• [Task item]: Write out again, exactly, the lines below starting at the one with "20,1,$1+$1,$6,$7,$8,$9,0*" and ending at the one with "X188595000Y-97900000D03*".

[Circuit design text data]
>>>
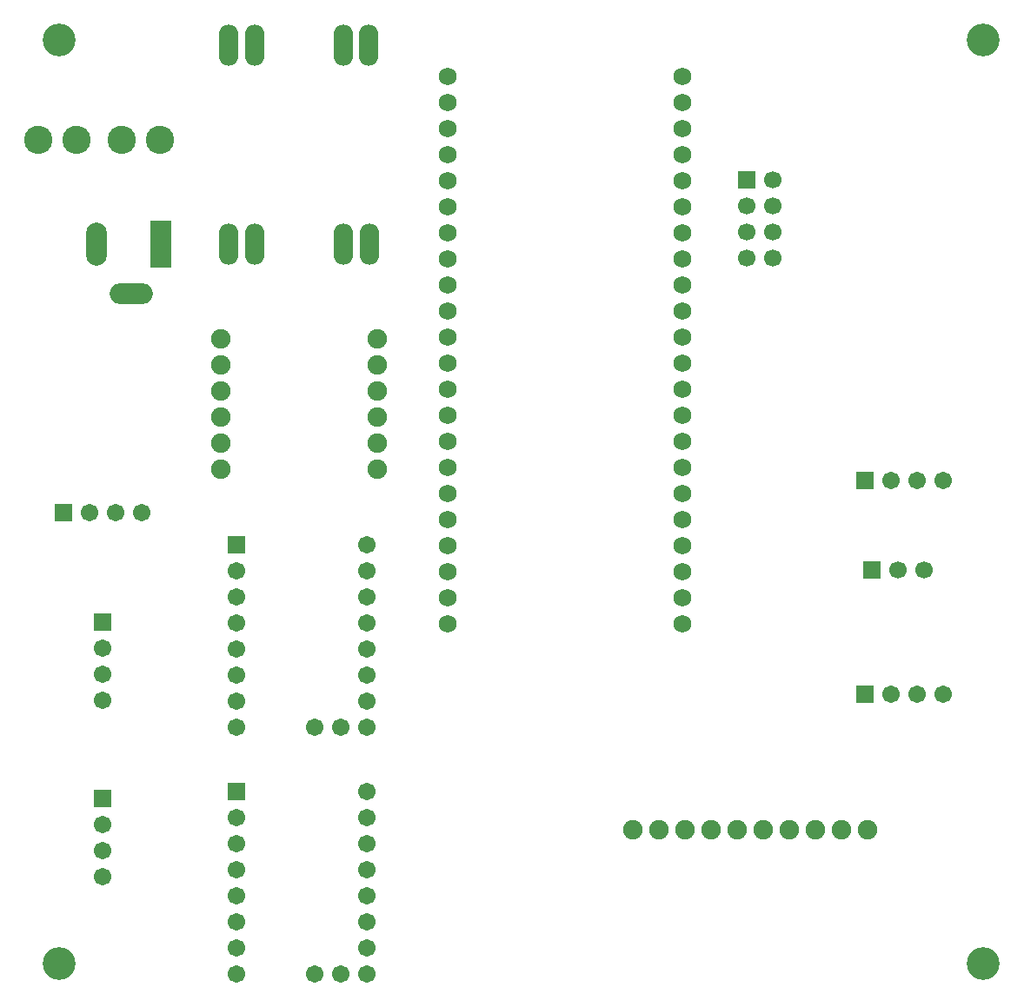
<source format=gbr>
%TF.GenerationSoftware,KiCad,Pcbnew,9.0.6*%
%TF.CreationDate,2026-02-25T04:36:07+07:00*%
%TF.ProjectId,Robot,526f626f-742e-46b6-9963-61645f706362,rev?*%
%TF.SameCoordinates,Original*%
%TF.FileFunction,Soldermask,Bot*%
%TF.FilePolarity,Negative*%
%FSLAX46Y46*%
G04 Gerber Fmt 4.6, Leading zero omitted, Abs format (unit mm)*
G04 Created by KiCad (PCBNEW 9.0.6) date 2026-02-25 04:36:07*
%MOMM*%
%LPD*%
G01*
G04 APERTURE LIST*
G04 Aperture macros list*
%AMRoundRect*
0 Rectangle with rounded corners*
0 $1 Rounding radius*
0 $2 $3 $4 $5 $6 $7 $8 $9 X,Y pos of 4 corners*
0 Add a 4 corners polygon primitive as box body*
4,1,4,$2,$3,$4,$5,$6,$7,$8,$9,$2,$3,0*
0 Add four circle primitives for the rounded corners*
1,1,$1+$1,$2,$3*
1,1,$1+$1,$4,$5*
1,1,$1+$1,$6,$7*
1,1,$1+$1,$8,$9*
0 Add four rect primitives between the rounded corners*
20,1,$1+$1,$2,$3,$4,$5,0*
20,1,$1+$1,$4,$5,$6,$7,0*
20,1,$1+$1,$6,$7,$8,$9,0*
20,1,$1+$1,$8,$9,$2,$3,0*%
G04 Aperture macros list end*
%ADD10RoundRect,0.102000X0.754000X0.754000X-0.754000X0.754000X-0.754000X-0.754000X0.754000X-0.754000X0*%
%ADD11C,1.712000*%
%ADD12C,2.754000*%
%ADD13C,1.734000*%
%ADD14R,1.700000X1.700000*%
%ADD15C,1.700000*%
%ADD16RoundRect,0.102000X0.754000X-0.754000X0.754000X0.754000X-0.754000X0.754000X-0.754000X-0.754000X0*%
%ADD17RoundRect,0.102000X-0.754000X-0.754000X0.754000X-0.754000X0.754000X0.754000X-0.754000X0.754000X0*%
%ADD18C,1.900000*%
%ADD19C,3.200000*%
%ADD20R,2.000000X4.600000*%
%ADD21O,2.000000X4.200000*%
%ADD22O,4.200000X2.000000*%
%ADD23O,1.900000X4.000000*%
%ADD24C,1.905000*%
G04 APERTURE END LIST*
D10*
%TO.C,J5*%
X105410000Y-101076667D03*
D11*
X107950000Y-101076667D03*
X110490000Y-101076667D03*
X113030000Y-101076667D03*
%TD*%
D10*
%TO.C,J4*%
X183515000Y-97900000D03*
D11*
X186055000Y-97900000D03*
X188595000Y-97900000D03*
X191135000Y-97900000D03*
%TD*%
D12*
%TO.C,F1*%
X102995000Y-64770000D03*
X106655000Y-64770000D03*
X111125000Y-64770000D03*
X114785000Y-64770000D03*
%TD*%
D13*
%TO.C,U3*%
X165735000Y-111885000D03*
X165735000Y-109345000D03*
X165735000Y-106805000D03*
X165735000Y-104265000D03*
X165735000Y-101725000D03*
X165735000Y-99185000D03*
X165735000Y-96645000D03*
X165735000Y-94105000D03*
X165735000Y-91565000D03*
X165735000Y-89025000D03*
X165735000Y-86485000D03*
X165735000Y-83945000D03*
X165735000Y-81405000D03*
X165735000Y-78865000D03*
X165735000Y-76325000D03*
X165735000Y-73785000D03*
X165735000Y-71245000D03*
X165735000Y-68705000D03*
X165735000Y-66165000D03*
X165735000Y-63625000D03*
X165735000Y-61085000D03*
X165735000Y-58545000D03*
X142875000Y-111885000D03*
X142875000Y-109345000D03*
X142875000Y-106805000D03*
X142875000Y-104265000D03*
X142875000Y-101725000D03*
X142875000Y-99185000D03*
X142875000Y-96645000D03*
X142875000Y-94105000D03*
X142875000Y-91565000D03*
X142875000Y-89025000D03*
X142875000Y-86485000D03*
X142875000Y-83945000D03*
X142875000Y-81405000D03*
X142875000Y-78865000D03*
X142875000Y-76325000D03*
X142875000Y-73785000D03*
X142875000Y-71245000D03*
X142875000Y-68705000D03*
X142875000Y-66165000D03*
X142875000Y-63625000D03*
X142875000Y-61085000D03*
X142875000Y-58545000D03*
%TD*%
D14*
%TO.C,J6*%
X184150000Y-106680000D03*
D15*
X186690000Y-106680000D03*
X189230000Y-106680000D03*
%TD*%
D16*
%TO.C,J11*%
X109220000Y-111760000D03*
D11*
X109220000Y-114300000D03*
X109220000Y-116840000D03*
X109220000Y-119380000D03*
%TD*%
D17*
%TO.C,U7*%
X122267500Y-104168333D03*
D11*
X122267500Y-106708333D03*
X122267500Y-109248333D03*
X122267500Y-111788333D03*
X122267500Y-114328333D03*
X122267500Y-116868333D03*
X122267500Y-119408333D03*
X122267500Y-121948333D03*
X134967500Y-104168333D03*
X134967500Y-106708333D03*
X134967500Y-109248333D03*
X134967500Y-111788333D03*
X134967500Y-114328333D03*
X134967500Y-116868333D03*
X134967500Y-119408333D03*
X134967500Y-121948333D03*
X132427500Y-121948333D03*
X129887500Y-121948333D03*
%TD*%
D16*
%TO.C,J3*%
X109220000Y-128905000D03*
D11*
X109220000Y-131445000D03*
X109220000Y-133985000D03*
X109220000Y-136525000D03*
%TD*%
D10*
%TO.C,J7*%
X183515000Y-118745000D03*
D11*
X186055000Y-118745000D03*
X188595000Y-118745000D03*
X191135000Y-118745000D03*
%TD*%
D18*
%TO.C,U9*%
X135985000Y-96801667D03*
X135985000Y-94261667D03*
X135985000Y-91721667D03*
X135985000Y-89181667D03*
X135985000Y-86641667D03*
X135985000Y-84101667D03*
X120745000Y-96801667D03*
X120745000Y-94261667D03*
X120745000Y-91721667D03*
X120745000Y-89181667D03*
X120745000Y-86641667D03*
X120745000Y-84101667D03*
%TD*%
D14*
%TO.C,U1*%
X171995500Y-68670000D03*
D15*
X174535500Y-68670000D03*
X171995500Y-71210000D03*
X174535500Y-71210000D03*
X171995500Y-73750000D03*
X174535500Y-73750000D03*
X171995500Y-76290000D03*
X174535500Y-76290000D03*
%TD*%
D19*
%TO.C,H3*%
X105000000Y-145000000D03*
%TD*%
%TO.C,H2*%
X195000000Y-55000000D03*
%TD*%
D20*
%TO.C,J1*%
X114935000Y-74915000D03*
D21*
X108635000Y-74915000D03*
D22*
X112035000Y-79715000D03*
%TD*%
D23*
%TO.C,U4*%
X135155000Y-55530000D03*
X132715000Y-55530000D03*
X124015000Y-55530000D03*
X121475000Y-55530000D03*
X124015000Y-74930000D03*
X121475000Y-74930000D03*
X135255000Y-74930000D03*
X132715000Y-74930000D03*
%TD*%
D24*
%TO.C,U5*%
X183769000Y-131930000D03*
X181229000Y-131930000D03*
X178689000Y-131930000D03*
X176149000Y-131930000D03*
X173609000Y-131930000D03*
X171069000Y-131930000D03*
X168529000Y-131930000D03*
X165989000Y-131930000D03*
X163449000Y-131930000D03*
X160909000Y-131930000D03*
%TD*%
D19*
%TO.C,H4*%
X195000000Y-145000000D03*
%TD*%
%TO.C,H1*%
X105000000Y-55000000D03*
%TD*%
D17*
%TO.C,U2*%
X122267500Y-128270000D03*
D11*
X122267500Y-130810000D03*
X122267500Y-133350000D03*
X122267500Y-135890000D03*
X122267500Y-138430000D03*
X122267500Y-140970000D03*
X122267500Y-143510000D03*
X122267500Y-146050000D03*
X134967500Y-128270000D03*
X134967500Y-130810000D03*
X134967500Y-133350000D03*
X134967500Y-135890000D03*
X134967500Y-138430000D03*
X134967500Y-140970000D03*
X134967500Y-143510000D03*
X134967500Y-146050000D03*
X132427500Y-146050000D03*
X129887500Y-146050000D03*
%TD*%
M02*

</source>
<<<
• [Exercise solution]:
20,1,$1+$1,$6,$7,$8,$9,0*
20,1,$1+$1,$8,$9,$2,$3,0*%
G04 Aperture macros list end*
%ADD10RoundRect,0.102000X0.754000X0.754000X-0.754000X0.754000X-0.754000X-0.754000X0.754000X-0.754000X0*%
%ADD11C,1.712000*%
%ADD12C,2.754000*%
%ADD13C,1.734000*%
%ADD14R,1.700000X1.700000*%
%ADD15C,1.700000*%
%ADD16RoundRect,0.102000X0.754000X-0.754000X0.754000X0.754000X-0.754000X0.754000X-0.754000X-0.754000X0*%
%ADD17RoundRect,0.102000X-0.754000X-0.754000X0.754000X-0.754000X0.754000X0.754000X-0.754000X0.754000X0*%
%ADD18C,1.900000*%
%ADD19C,3.200000*%
%ADD20R,2.000000X4.600000*%
%ADD21O,2.000000X4.200000*%
%ADD22O,4.200000X2.000000*%
%ADD23O,1.900000X4.000000*%
%ADD24C,1.905000*%
G04 APERTURE END LIST*
D10*
%TO.C,J5*%
X105410000Y-101076667D03*
D11*
X107950000Y-101076667D03*
X110490000Y-101076667D03*
X113030000Y-101076667D03*
%TD*%
D10*
%TO.C,J4*%
X183515000Y-97900000D03*
D11*
X186055000Y-97900000D03*
X188595000Y-97900000D03*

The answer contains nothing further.